Council allows night-time deliveries at Cuadrilla’s fracking site – residents say it’s a “dilution of conditions”

PNR 171201 Ros Wills2

Cuadrilla’s Preston New Road shale gas site, 1 December 2017. Photo: Ros Wills

The shale gas company, Cuadrilla, has been given the go-ahead for round-the-clock deliveries at its fracking site near Blackpool.

Lancashire County Council’s development control committee voted narrowly in favour of a change to a planning condition at the Preston New Road site.

This is the second alteration to conditions at the site this week. Two days ago, changes were approved to the environmental permit on fracking fluid volumes and flaring. Another bid to change the rules on surface water was announced this morning.

Cuadrilla said the change to the planning condition on deliveries was needed to avoid disruption by protesters.

Campaigners against the company’s activities said the change wasn’t justified and planning procedures had not been followed correctly.

They said they were disappointed in today’s vote of six in favour, five against and one abstention. They described it as a dilution of the conditions and an erosion of protection for residents.

Councillors who voted against predicted the change would make matters worse. Deliveries 24-hours a day, seven days a week, would lead to 24/7 protests and increase the bill for policing at the site, they said.

Cuadrilla’s case

Cuadrilla sought to change planning condition 19 set by the inspector at the 2016 public inquiry. This limited deliveries and removals from Preston New Road to the period 7.30am-6.30pm. The company applied to allow deliveries outside these hours on nine occasions over the remainder of the development.

The company’s technical director, Mark Lappin, said protesters had targeted deliveries to the site since work began in January 2017. Protests had led to partial or full closures of Preston New Road causing frustration to businesses, residents and the emergency services, he said.

He also referred to information from the ambulance service that emergency calls had been diverted twice because of protests.

The council’s planning officer, Jonathan Haine, who recommended approval of the change, said the number of deliveries by heavy goods vehicles (HGVs) should be limited to 30 in any one night.

____

— WHAT THE TASK ASKS —
Copy out the entire article above about night-time deliveries at Cuadrilla's fracking site, word for word.

Dataset records:
____

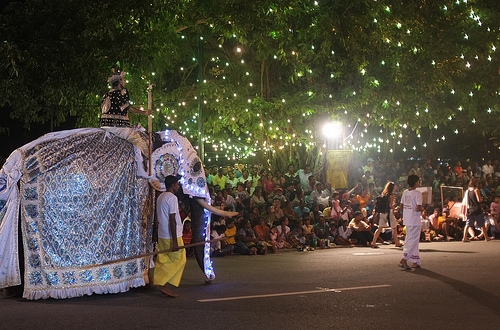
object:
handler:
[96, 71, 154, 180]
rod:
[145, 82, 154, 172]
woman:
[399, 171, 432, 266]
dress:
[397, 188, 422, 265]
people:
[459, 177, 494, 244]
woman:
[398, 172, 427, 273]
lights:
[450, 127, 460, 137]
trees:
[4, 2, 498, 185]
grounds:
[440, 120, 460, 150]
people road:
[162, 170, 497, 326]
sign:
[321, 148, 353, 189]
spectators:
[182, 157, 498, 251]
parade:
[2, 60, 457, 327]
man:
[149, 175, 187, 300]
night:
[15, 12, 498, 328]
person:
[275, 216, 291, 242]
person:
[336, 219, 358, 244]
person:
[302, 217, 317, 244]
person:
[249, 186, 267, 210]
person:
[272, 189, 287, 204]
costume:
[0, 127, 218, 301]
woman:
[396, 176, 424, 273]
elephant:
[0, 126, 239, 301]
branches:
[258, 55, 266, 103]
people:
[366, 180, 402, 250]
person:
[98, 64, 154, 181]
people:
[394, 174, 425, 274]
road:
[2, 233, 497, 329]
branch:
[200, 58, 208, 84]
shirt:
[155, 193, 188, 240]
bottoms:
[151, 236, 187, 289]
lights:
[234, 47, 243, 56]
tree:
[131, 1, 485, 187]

____

— WRITTEN SOLUTION —
Council allows night-time deliveries at Cuadrilla’s fracking site – residents say it’s a “dilution of conditions”

PNR 171201 Ros Wills2

Cuadrilla’s Preston New Road shale gas site, 1 December 2017. Photo: Ros Wills

The shale gas company, Cuadrilla, has been given the go-ahead for round-the-clock deliveries at its fracking site near Blackpool.

Lancashire County Council’s development control committee voted narrowly in favour of a change to a planning condition at the Preston New Road site.

This is the second alteration to conditions at the site this week. Two days ago, changes were approved to the environmental permit on fracking fluid volumes and flaring. Another bid to change the rules on surface water was announced this morning.

Cuadrilla said the change to the planning condition on deliveries was needed to avoid disruption by protesters.

Campaigners against the company’s activities said the change wasn’t justified and planning procedures had not been followed correctly.

They said they were disappointed in today’s vote of six in favour, five against and one abstention. They described it as a dilution of the conditions and an erosion of protection for residents.

Councillors who voted against predicted the change would make matters worse. Deliveries 24-hours a day, seven days a week, would lead to 24/7 protests and increase the bill for policing at the site, they said.

Cuadrilla’s case

Cuadrilla sought to change planning condition 19 set by the inspector at the 2016 public inquiry. This limited deliveries and removals from Preston New Road to the period 7.30am-6.30pm. The company applied to allow deliveries outside these hours on nine occasions over the remainder of the development.

The company’s technical director, Mark Lappin, said protesters had targeted deliveries to the site since work began in January 2017. Protests had led to partial or full closures of Preston New Road causing frustration to businesses, residents and the emergency services, he said.

He also referred to information from the ambulance service that emergency calls had been diverted twice because of protests.

The council’s planning officer, Jonathan Haine, who recommended approval of the change, said the number of deliveries by heavy goods vehicles (HGVs) should be limited to 30 in any one night.